=== Selected text ===
- - - -
According to Mao Dun, one negative aspect of this tendency to “fabricate” new narratives is that the original tends not to be a text, but the film adaptation of a novel. In other words, a comic strip adaptation is created from a film adaptation, not from the original novel. The problem seems to lie with the remove from a textual original. Such a complaint may sound quaint or conservative in a period such as ours with bundled franchises that include novels, films, comics and computer games. But perhaps for Mao Dun this mixing-up of narratives and characters unlinked from the original text was a tendency in a cultural product connected to “supernatural martial arts old fiction” (shenguai de wuxia de jiu xiaoshuo), a phrase that would have had great resonance in the 1930s. Convinced such literature and media pointed to superstitious belief, the government condemned this type of cultural production. Films with supernatural elements, including many martial arts films, were banned from screens at the time (Xiao 1999). Although the communists opposed many policies of the Guomindang, the party in power in the 1930s, they certainly shared a condemnation of this type of cultural production. For communists like Mao Dun, supernatural literature, film, and comic strip novels were evidence of residual feudal thinking amongst urbanites.20
The writer Li Tuo once suggested that Lu Xun and Mao Dun stood for different streams in modern Chinese literature, Lu Xun representing a modern writer who maintained a connection to classical Chinese, and Mao Dun standing for a writer who wrote a Westernized form of Chinese that would later become mainstream in the PRC.21 On the other hand, according to another writer who has written about visual culture of this period, Qi Fengge, although Mao Dun himself had introduced the works of Kollwitz and Masereel, he felt work by foreign artists should serve only as a reference, and not a model for imitation. For Mao Dun, woodcuts produced for the masses would need to describe the life of the masses, express the sentiments of the masses, and be comprehensible to the masses.22 Works that imitated Western artists would not achieve this.
As I have noted, these pieces are written at a time when Marxist-Leninism is emerging as a type of discourse, not only in politics but also in the arts. Both Lu Xun and Mao Dun regard the media they discuss as forms in need of intervention. Except for reference to premodern examples of woodcuts, Lu Xun’s discussion completely ignores modern woodcut technology in China. Intellectuals like Lu Xun and Mao Dun had difficulty looking at local culture sometimes. Yet there must have still been artisans around who knew how to prepare blocks for printing and illustration, even if the content of their work wasn’t as politically progressive as that produced by Western artists. Indeed, as Qi Fengge notes, the main difference between Chinese and Western woodblock printing was that Western artists retained authorial control throughout the process from drawing to carving to printing, whereas in China this process was divided between different individuals (Qi 2008).
- - - -
=== Stored entries ===
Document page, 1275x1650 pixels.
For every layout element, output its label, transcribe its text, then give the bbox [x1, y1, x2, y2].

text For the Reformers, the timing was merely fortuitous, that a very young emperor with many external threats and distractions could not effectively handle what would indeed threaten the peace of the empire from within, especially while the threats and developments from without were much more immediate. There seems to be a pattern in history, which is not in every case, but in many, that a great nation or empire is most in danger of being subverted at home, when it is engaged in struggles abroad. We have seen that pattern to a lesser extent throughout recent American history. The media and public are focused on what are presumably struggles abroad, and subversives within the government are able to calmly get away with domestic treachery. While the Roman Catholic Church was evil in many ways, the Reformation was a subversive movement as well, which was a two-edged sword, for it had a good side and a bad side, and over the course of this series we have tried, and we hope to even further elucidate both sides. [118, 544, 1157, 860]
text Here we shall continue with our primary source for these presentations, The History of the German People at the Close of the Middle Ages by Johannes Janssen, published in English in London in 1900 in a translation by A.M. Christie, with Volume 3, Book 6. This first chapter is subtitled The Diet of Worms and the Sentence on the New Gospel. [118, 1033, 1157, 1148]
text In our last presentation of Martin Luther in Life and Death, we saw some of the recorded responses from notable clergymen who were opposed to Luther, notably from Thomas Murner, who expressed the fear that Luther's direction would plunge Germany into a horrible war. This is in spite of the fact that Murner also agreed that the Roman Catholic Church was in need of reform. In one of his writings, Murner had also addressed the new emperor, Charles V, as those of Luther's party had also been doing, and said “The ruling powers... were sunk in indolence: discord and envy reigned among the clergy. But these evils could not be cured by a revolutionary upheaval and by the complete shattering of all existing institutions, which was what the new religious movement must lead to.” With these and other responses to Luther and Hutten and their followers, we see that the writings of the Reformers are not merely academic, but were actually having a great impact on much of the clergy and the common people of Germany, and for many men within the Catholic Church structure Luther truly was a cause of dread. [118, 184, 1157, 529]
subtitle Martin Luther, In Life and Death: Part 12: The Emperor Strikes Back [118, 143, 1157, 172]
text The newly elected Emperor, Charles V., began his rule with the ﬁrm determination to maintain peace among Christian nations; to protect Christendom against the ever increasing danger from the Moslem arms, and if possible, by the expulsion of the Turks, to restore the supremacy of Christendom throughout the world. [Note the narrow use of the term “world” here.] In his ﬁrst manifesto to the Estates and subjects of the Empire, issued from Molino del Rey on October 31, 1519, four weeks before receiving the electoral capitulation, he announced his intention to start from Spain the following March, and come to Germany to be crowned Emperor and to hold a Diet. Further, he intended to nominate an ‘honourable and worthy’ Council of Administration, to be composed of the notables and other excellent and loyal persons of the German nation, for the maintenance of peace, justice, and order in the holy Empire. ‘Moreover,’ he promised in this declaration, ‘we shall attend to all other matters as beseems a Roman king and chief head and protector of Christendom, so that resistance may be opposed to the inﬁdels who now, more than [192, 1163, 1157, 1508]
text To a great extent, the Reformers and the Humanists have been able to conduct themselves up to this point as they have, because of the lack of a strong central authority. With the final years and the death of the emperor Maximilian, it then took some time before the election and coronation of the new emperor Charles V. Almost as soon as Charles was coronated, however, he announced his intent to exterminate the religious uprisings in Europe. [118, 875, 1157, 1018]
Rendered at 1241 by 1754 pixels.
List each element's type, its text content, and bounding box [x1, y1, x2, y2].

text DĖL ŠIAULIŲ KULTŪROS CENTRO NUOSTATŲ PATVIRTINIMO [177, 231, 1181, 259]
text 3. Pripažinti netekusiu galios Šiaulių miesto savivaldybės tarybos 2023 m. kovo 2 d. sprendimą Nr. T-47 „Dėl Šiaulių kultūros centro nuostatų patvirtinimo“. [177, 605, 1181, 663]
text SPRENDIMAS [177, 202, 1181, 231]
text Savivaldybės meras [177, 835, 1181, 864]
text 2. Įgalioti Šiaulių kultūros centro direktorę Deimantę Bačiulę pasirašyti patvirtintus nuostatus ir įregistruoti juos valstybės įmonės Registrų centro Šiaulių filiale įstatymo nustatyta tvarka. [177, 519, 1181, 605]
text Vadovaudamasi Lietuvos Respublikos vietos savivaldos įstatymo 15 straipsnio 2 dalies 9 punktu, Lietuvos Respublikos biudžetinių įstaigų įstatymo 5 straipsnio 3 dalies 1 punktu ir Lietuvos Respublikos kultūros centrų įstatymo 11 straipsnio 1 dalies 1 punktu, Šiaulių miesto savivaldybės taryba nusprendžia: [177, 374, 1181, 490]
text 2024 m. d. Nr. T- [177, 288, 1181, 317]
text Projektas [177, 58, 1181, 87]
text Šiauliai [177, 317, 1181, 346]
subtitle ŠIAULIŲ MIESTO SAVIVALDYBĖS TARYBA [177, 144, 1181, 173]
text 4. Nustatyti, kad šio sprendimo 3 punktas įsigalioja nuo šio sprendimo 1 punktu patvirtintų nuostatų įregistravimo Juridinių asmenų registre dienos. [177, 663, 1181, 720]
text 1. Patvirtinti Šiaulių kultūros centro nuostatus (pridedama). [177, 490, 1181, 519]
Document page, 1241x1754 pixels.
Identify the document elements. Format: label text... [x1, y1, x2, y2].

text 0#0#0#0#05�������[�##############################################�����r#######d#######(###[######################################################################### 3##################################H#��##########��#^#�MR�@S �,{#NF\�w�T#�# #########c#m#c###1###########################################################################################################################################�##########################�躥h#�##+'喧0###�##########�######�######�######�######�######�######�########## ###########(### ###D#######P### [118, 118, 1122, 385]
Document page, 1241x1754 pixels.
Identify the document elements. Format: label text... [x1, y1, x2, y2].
- - - -
=== Exercise directions ===
Answer these questions using the text on Mao Dun and Lu Xun, numbering your answers the same way.
1. According to Mao Dun, what is the original that a comic strip adaptation tends to be made from?
2. Whose works had Mao Dun himself introduced?
3. According to Qi Fengge, how was the woodblock printing process handled in China, as opposed to by Western artists?
The records were taken from a separate source.

=== Reply ===
1. The film adaptation of a novel, not the original novel.
2. The works of Kollwitz and Masereel.
3. In China the process was divided between different individuals, while Western artists kept authorial control from drawing through carving to printing.